● **THE DATA**:
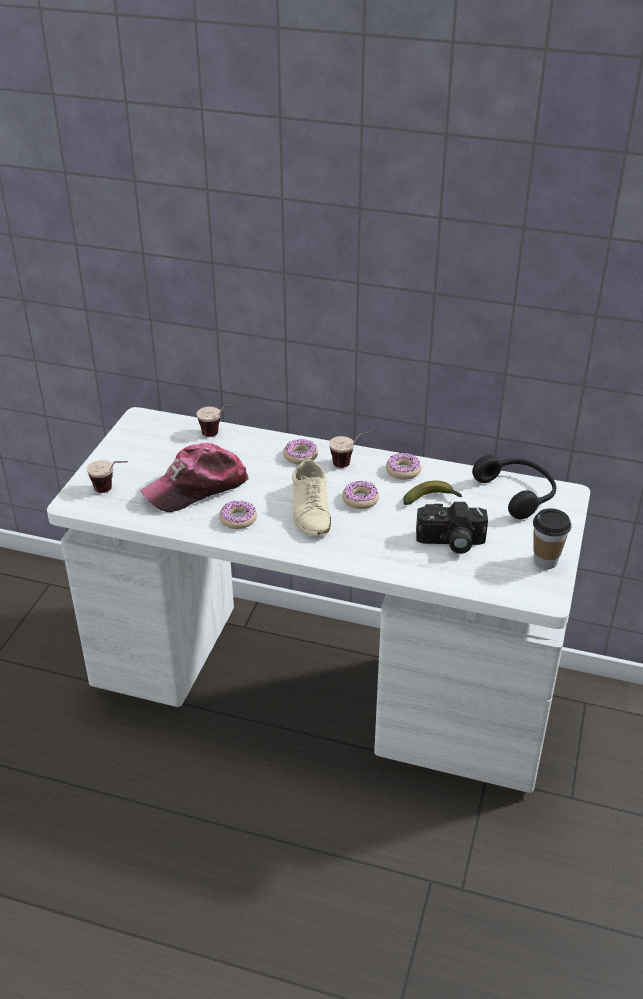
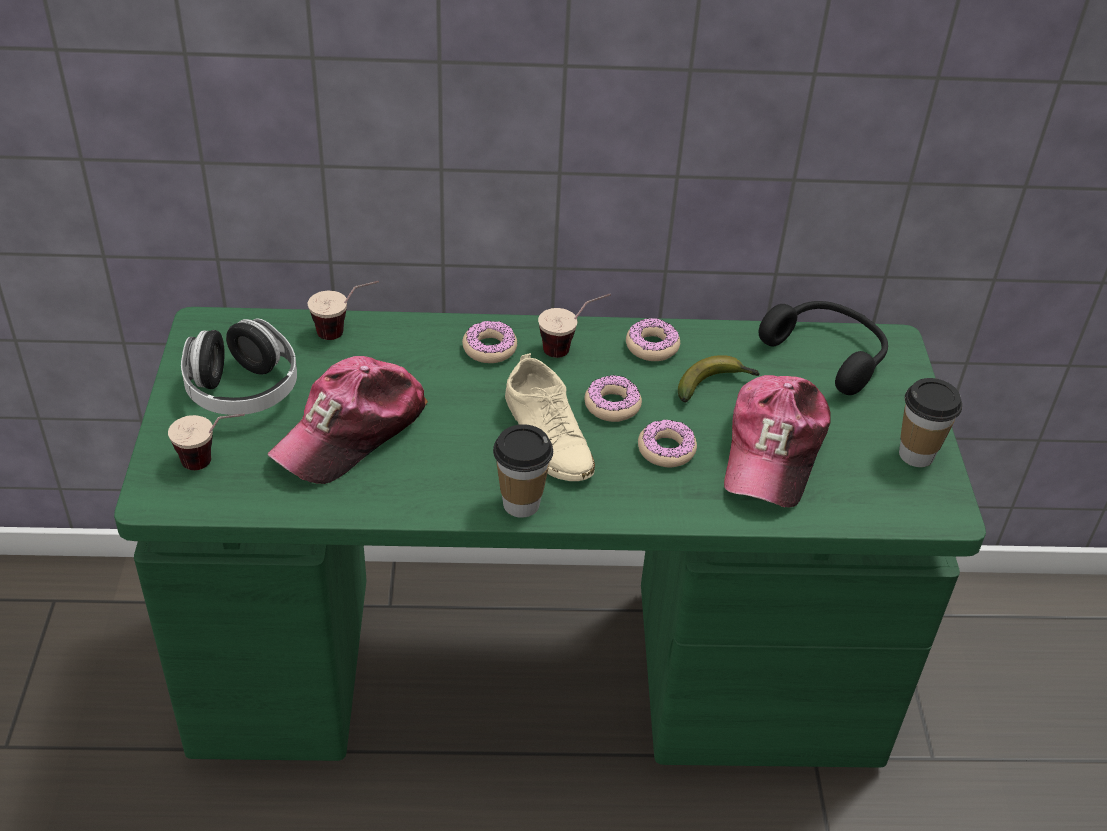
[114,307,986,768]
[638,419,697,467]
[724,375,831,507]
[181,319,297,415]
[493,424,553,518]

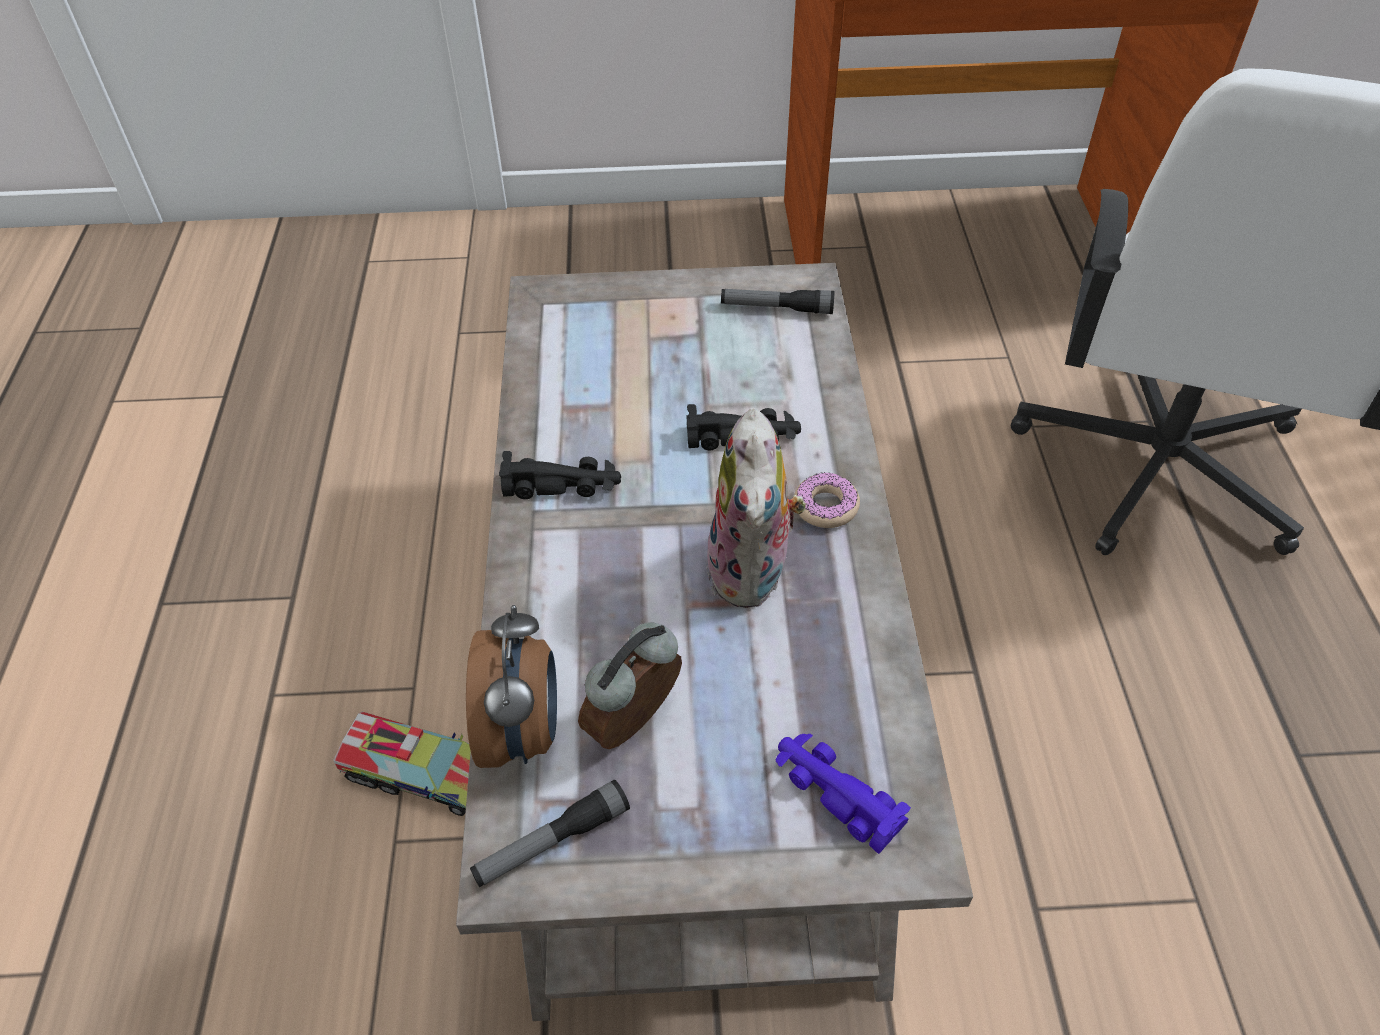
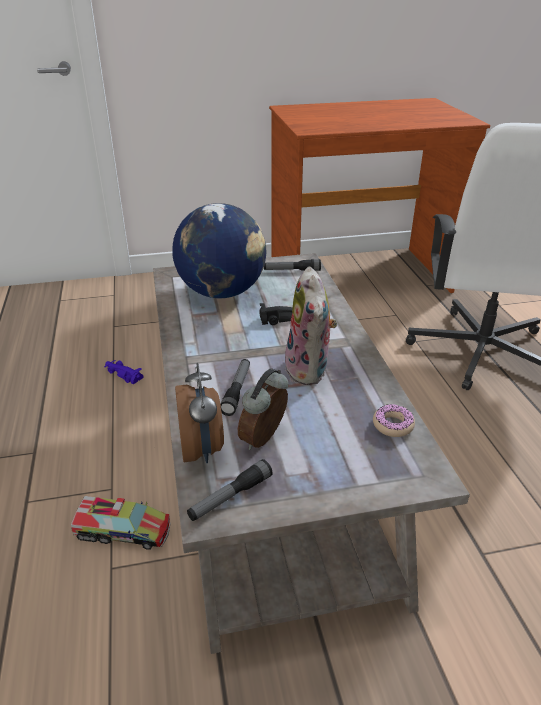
[499,451,621,499] (first image)
[373,404,415,437]
[104,360,144,385]
[172,203,266,298]
[220,359,250,416]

● **WORK INSTRUCTIONS**: Where pictures sit among the data above, omit them, and output the rest exactly.

● **REPLY**:
[114,307,986,768]
[638,419,697,467]
[724,375,831,507]
[181,319,297,415]
[493,424,553,518]

[499,451,621,499] (first image)
[373,404,415,437]
[104,360,144,385]
[172,203,266,298]
[220,359,250,416]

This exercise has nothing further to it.